Interior Minister Rabbi Aryeh Deri sided with Netanyahu in seeking equal treatment for mispallelim, while some Blue and White ministers, including Justice Minister Avi Nissenkorn, object, saying they should be dealt with separately, according to Channel 12.

Rabbi Deri threatens to quit the government if shuls were shuttered on Yom Kippur while political demonstrations were allowed to continue.

“We are a Jewish and democratic government, but for me the Jewish part comes first. A government that will say yes to demonstrations and no to prayer on Yom Kippur is, from my perspective, not a Jewish government and I won’t be able to stay in such a government,” he said, according to The Times of Israel.

Chairman of the Knesset Constitution, Law and Justice Committee, United Torah Judaism MK Yaakov Asher, also vigorously opposed closures on Jewish observance.

Asher said the system and guidelines for tefillah and arba minim already approved by the government had been carefully worked out by the Health Ministry to ensure public safety and that there was no need to change them.

“Such a step would unravel the regulations that were agreed upon with hard work and harm the ability to halt the increase in infections,” he said.

Beit Shemesh Mayor Aliza Bloch said on Tuesday that “synagogues are not the enemy of the nation.”

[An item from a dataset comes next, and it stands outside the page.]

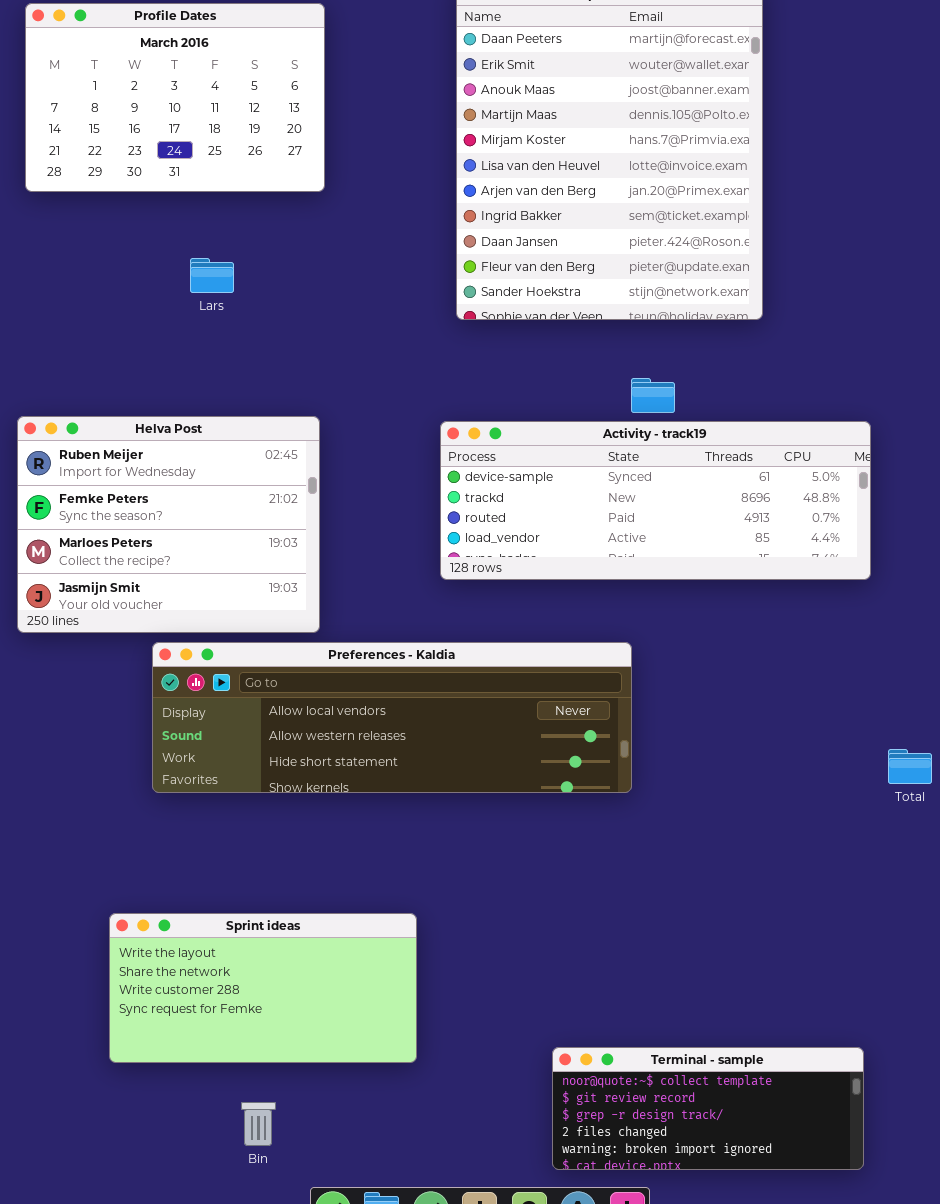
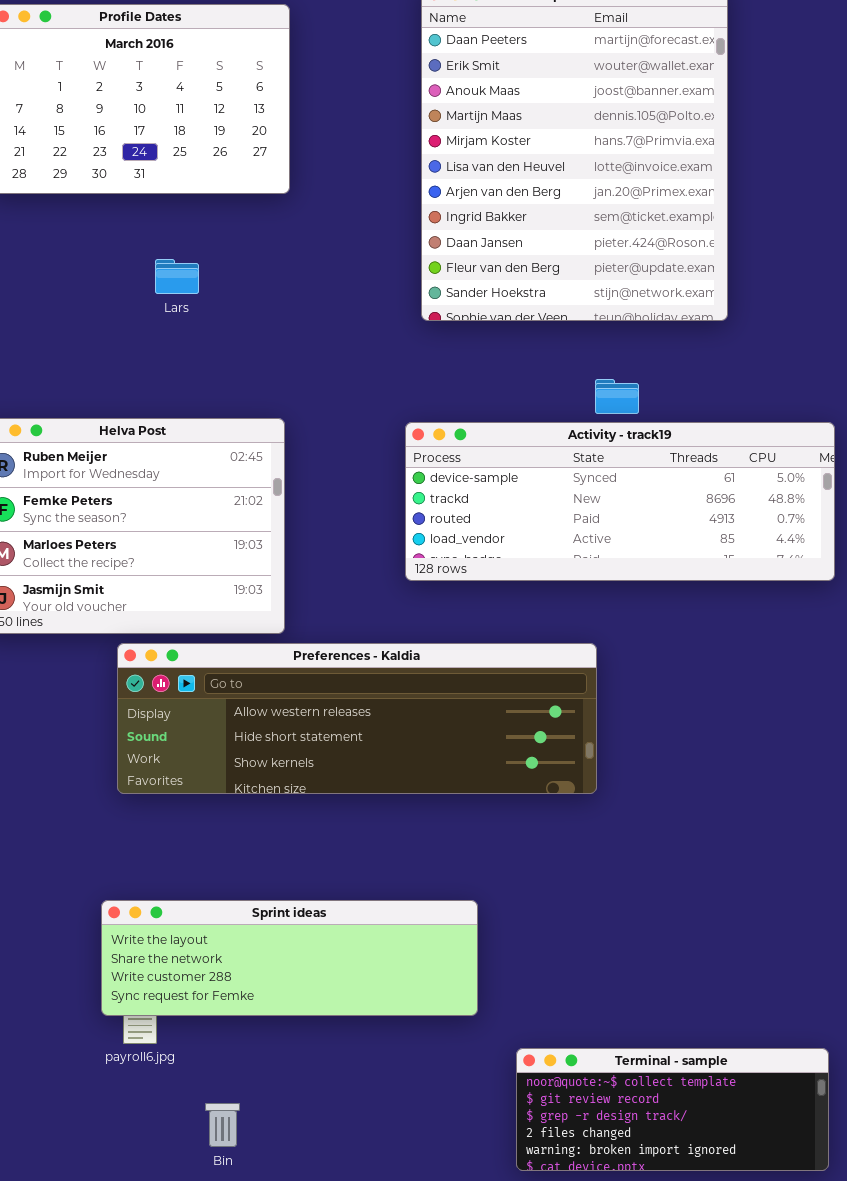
Preferences - Kaldia: [152,642,632,793] -> [117,643,597,794], scrolled down 1 row
Sprint ideas: [109,913,417,1063] -> [101,900,478,1016], moved, resized

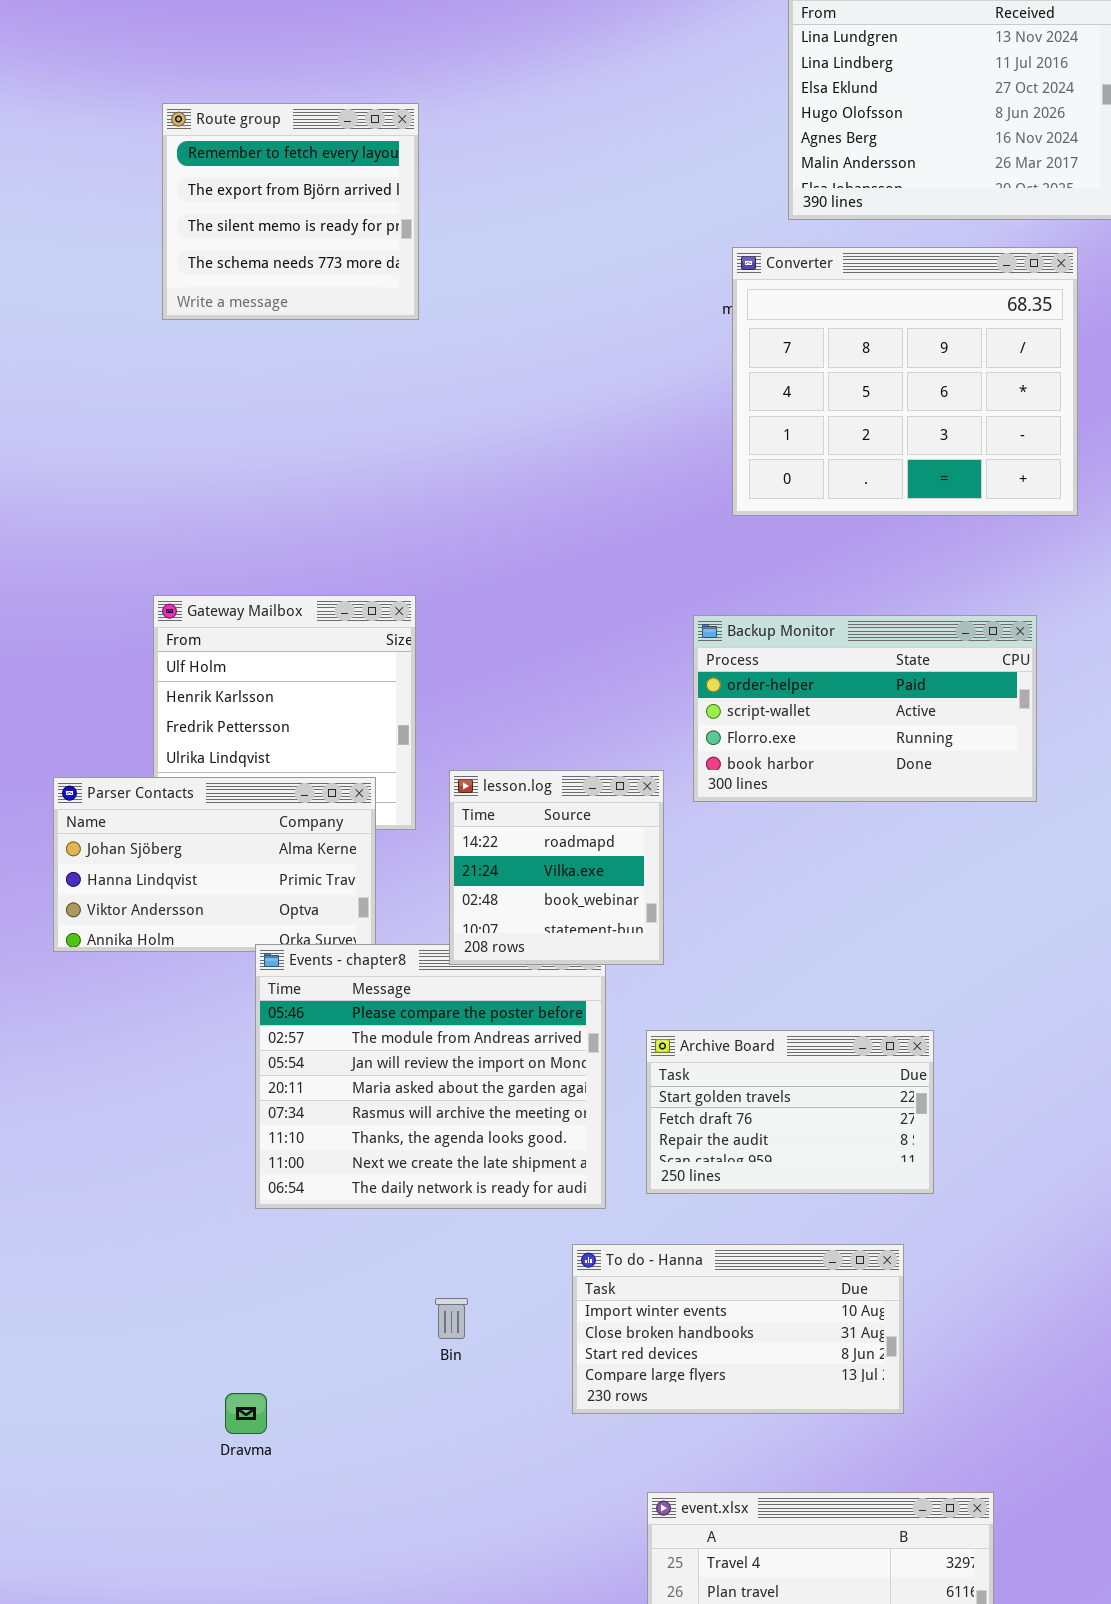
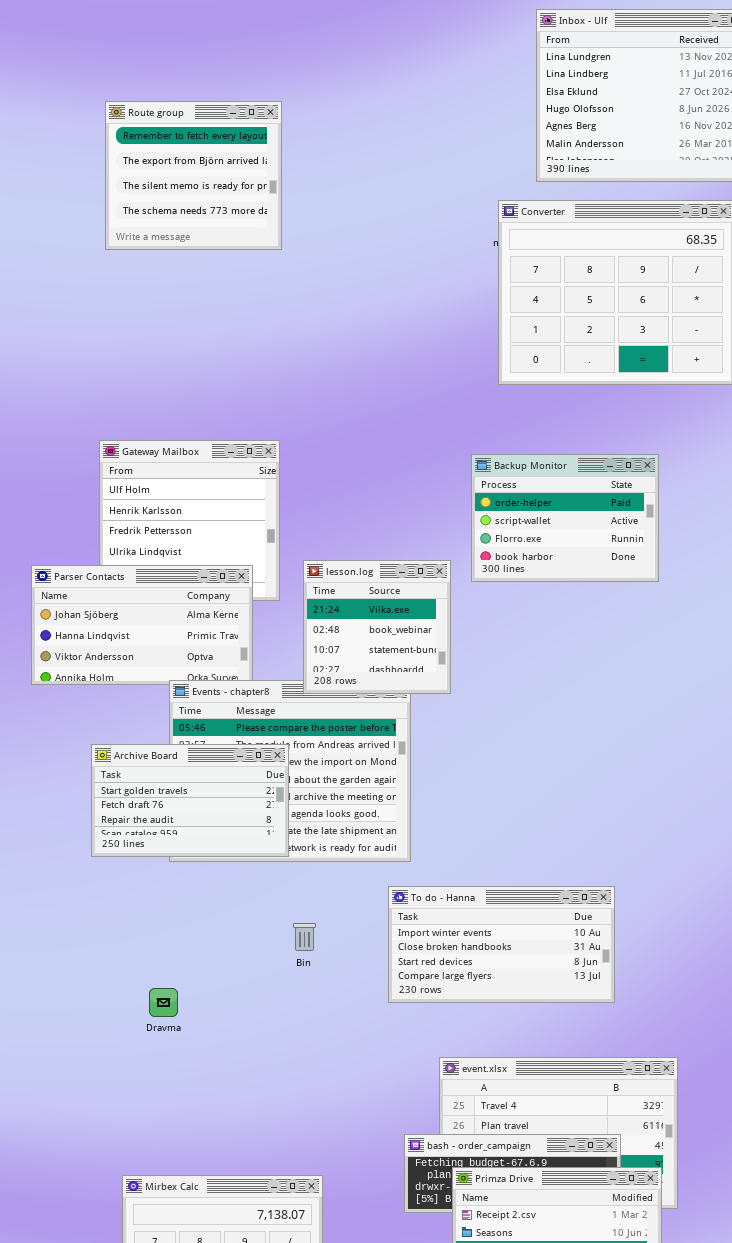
Backup Monitor: [693,615,1037,802] -> [471,454,659,582], resized
lesson.log: [449,770,664,965] -> [303,560,451,694], scrolled down 1 row
Archive Board: [646,1030,934,1194] -> [91,744,289,857], moved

“Yom Kippur is a day that centers on the common good of the people of Israel,” said Bloch. “All of Israel visits the synagogue on Yom Kippur in all Israeli communities. Everything must be done to see how even on this day this year Yom Kippur will continue to center on the common good.”

She added that “Rosh Hashanah taught us that the public understood the importance and made adjustments to its customs from years past. The discussion should be that one does not close a synagogue but how to preserve the sanctity of Yom Kippur along with keeping all the rules and precepts on the health of the worshipers.”

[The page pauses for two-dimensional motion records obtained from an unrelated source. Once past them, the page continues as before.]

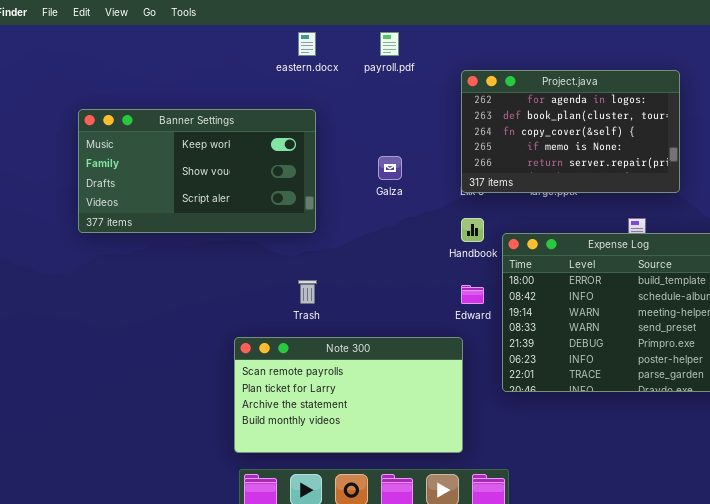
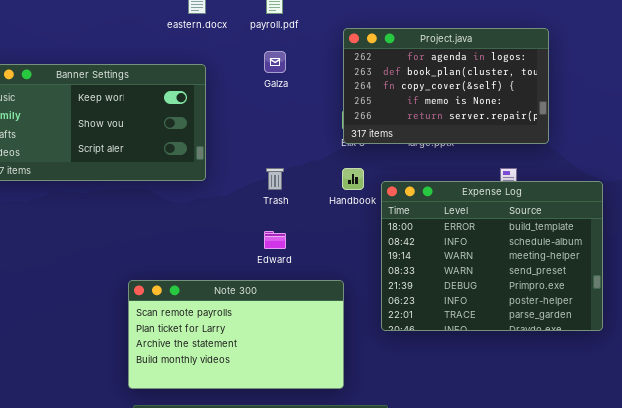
Galza: [378,156,402,180] -> [264,51,286,73], moved
Trash: [298,280,317,304] -> [266,168,284,190], moved
Edward: [461,285,484,304] -> [264,231,286,249], moved

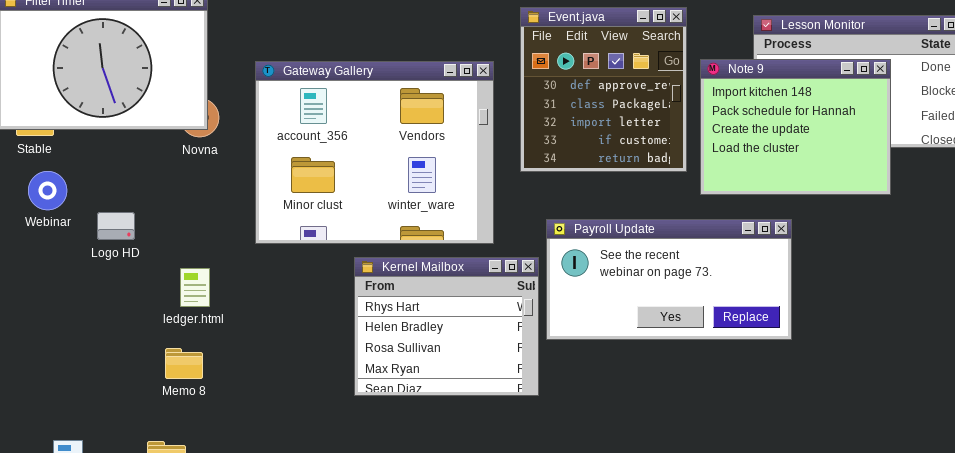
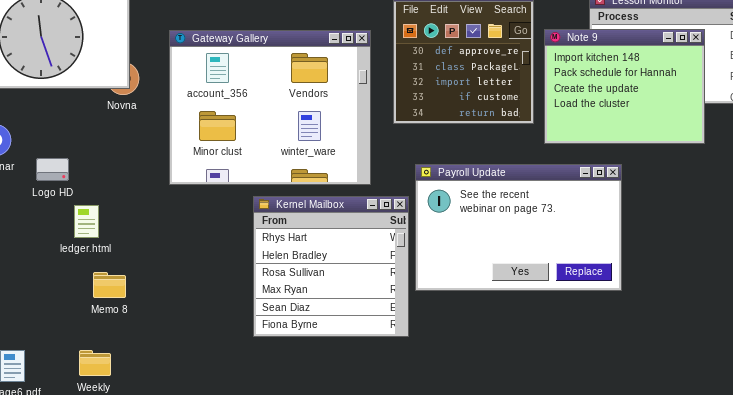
Payroll Update: [546,219,792,340] -> [415,164,622,291], resized
Kernel Mailbox: [354,257,539,396] -> [253,196,409,337], resized
ledger.html: [180,268,210,307] -> [74,205,99,238], moved

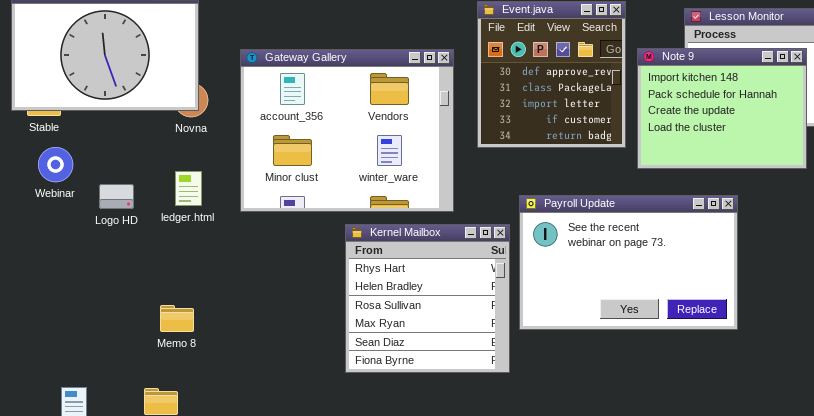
Payroll Update: [415,164,622,291] -> [519,195,738,330], moved
Kernel Mailbox: [253,196,409,337] -> [345,224,510,373], moved
ledger.html: [74,205,99,238] -> [175,171,202,206], moved

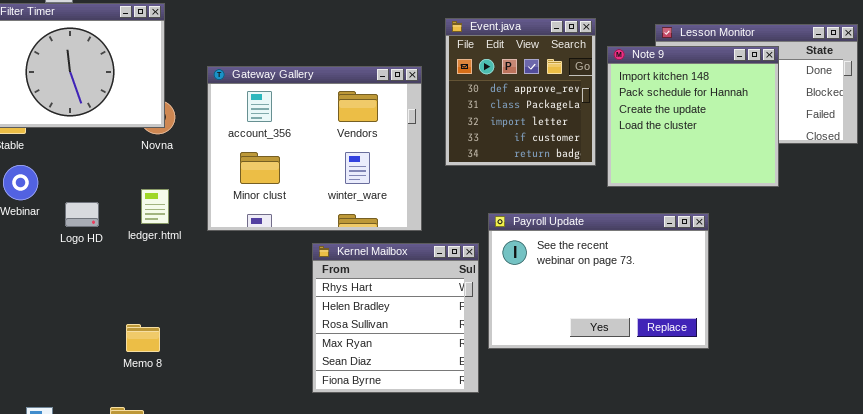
Note 9: [637,48,807,169] -> [607,46,779,187], resized

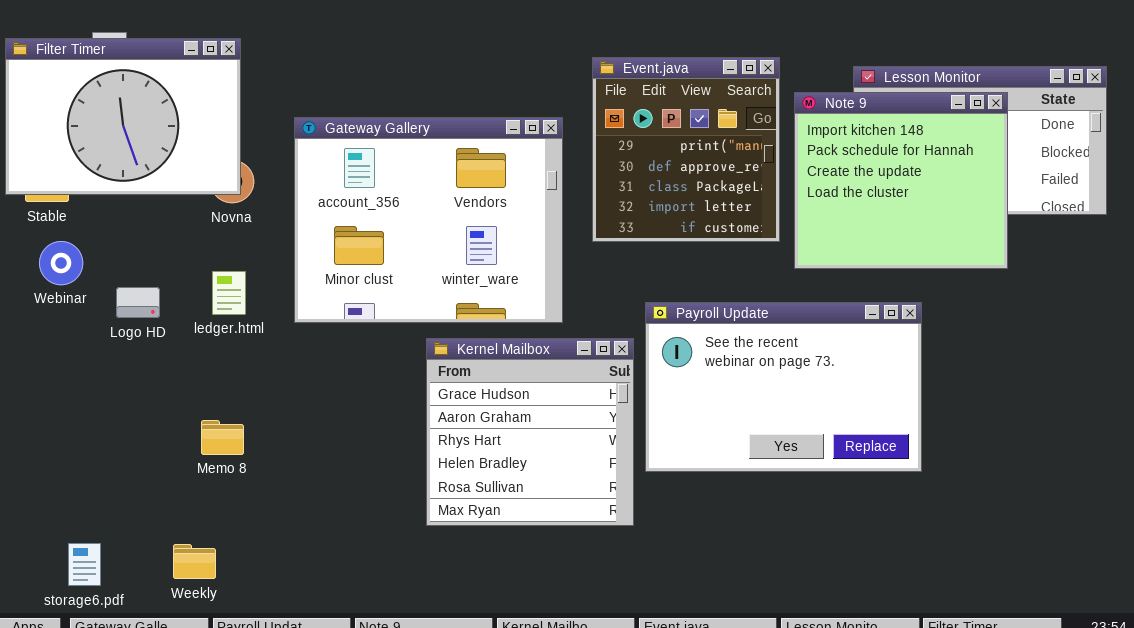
Event.java: [445,18,596,166] -> [592,57,780,242], scrolled up 1 row
Kernel Mailbox: [312,243,479,393] -> [426,338,634,526], scrolled up 2 rows
Memo 8: [126,324,160,352] -> [201,420,244,455], moved

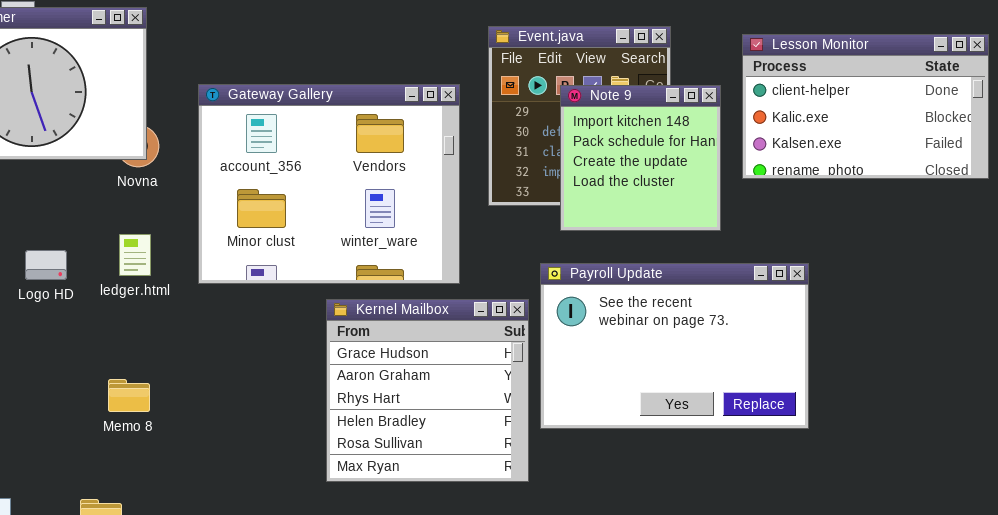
Note 9: [794,92,1008,269] -> [560,85,721,231], moved, resized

On Rosh Hashana this year, large minyamin were divided into smaller ones and scattered throughout neighborhoods in order to observe distancing regulations and mispallelim wore masks.

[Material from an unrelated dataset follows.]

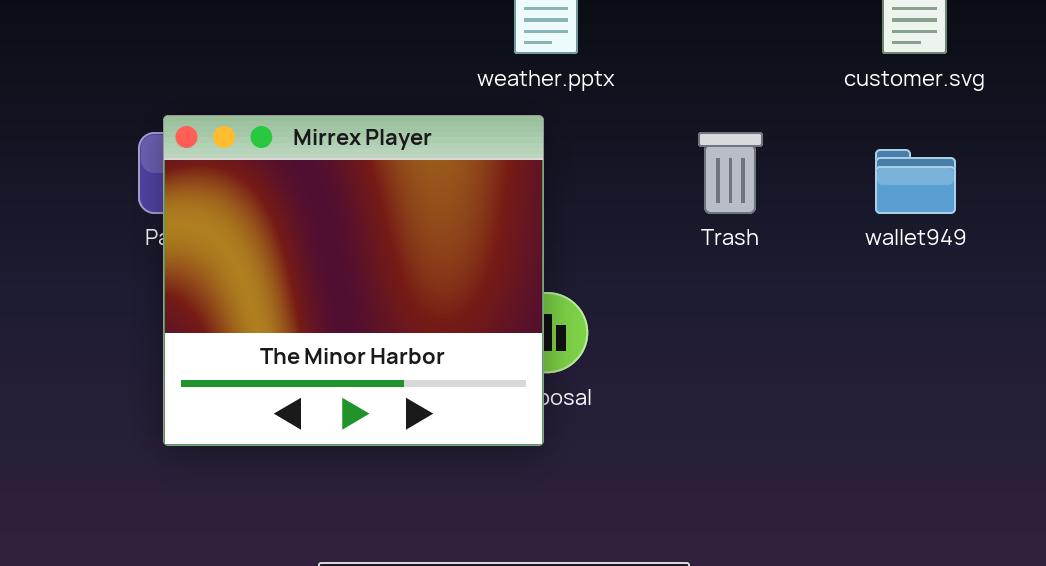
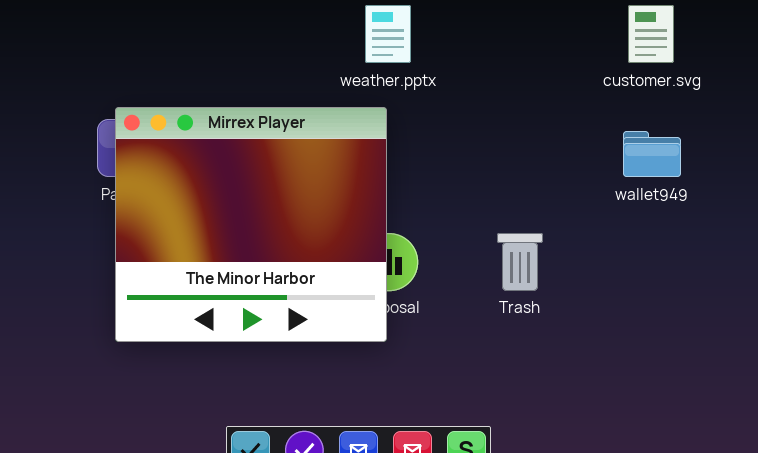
Trash: [698,132,763,214] -> [497,233,543,291], moved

MKs from the left-wing Meretz party defended their right to demonstrate despite soaring infection rates.

“Twenty-eight thousand newly unemployed in the past day alone. But the protests [are the problem],” tweeted MK Tamar Zandberg sarcastically.

Meretz chairman Nitzan Horowitz tweeted: “My position is clear: Precisely in times of crisis, we have an obligation to uphold the right to protest and demonstrate.”

The anti-Netanyahu protests, held several times weekly outside his Yerushalayim residence, have continued during the current lockdown. The attorney general outlined rules for distancing with participants to be divided into “capsules,” but that did not appear to be implemented during last weekend’s protest.

The cabinet addressed an array of issues, according to media reports, including reducing employee numbers in the private business sector activity by 50%; reducing public sector workers to emergency numbers only; closing shuls; banning gatherings over Sukkos; shutting marketplaces, including those for arba minim; and heightened enforcement on restrictions for mikveh use.

Economy Minister Amir Peretz held out against revising the current restrictions in general, arguing that further changes would create confusion. “The public is internalizing the regulations and beginning to implement them, there is no reason after five days to issue new instructions,” he said.

There were 3,858 new patients diagnosed with coronavirus on Tuesday, the Health Ministry reported, plus another 990 between midnight and Tuesday evening. Of those screened – only 34,400 – 11% tested positive.

Some 668 patients were listed in serious condition, including 159 intubated.

Proponents of a more stringent lockdown have cited the number of seriously ill as evidence that the hospital system is in danger of collapse if the infection rate does not come down significantly in the coming days. They note that at least two hospitals have already said they are full to capacity and cannot admit any more Covid-19 patients.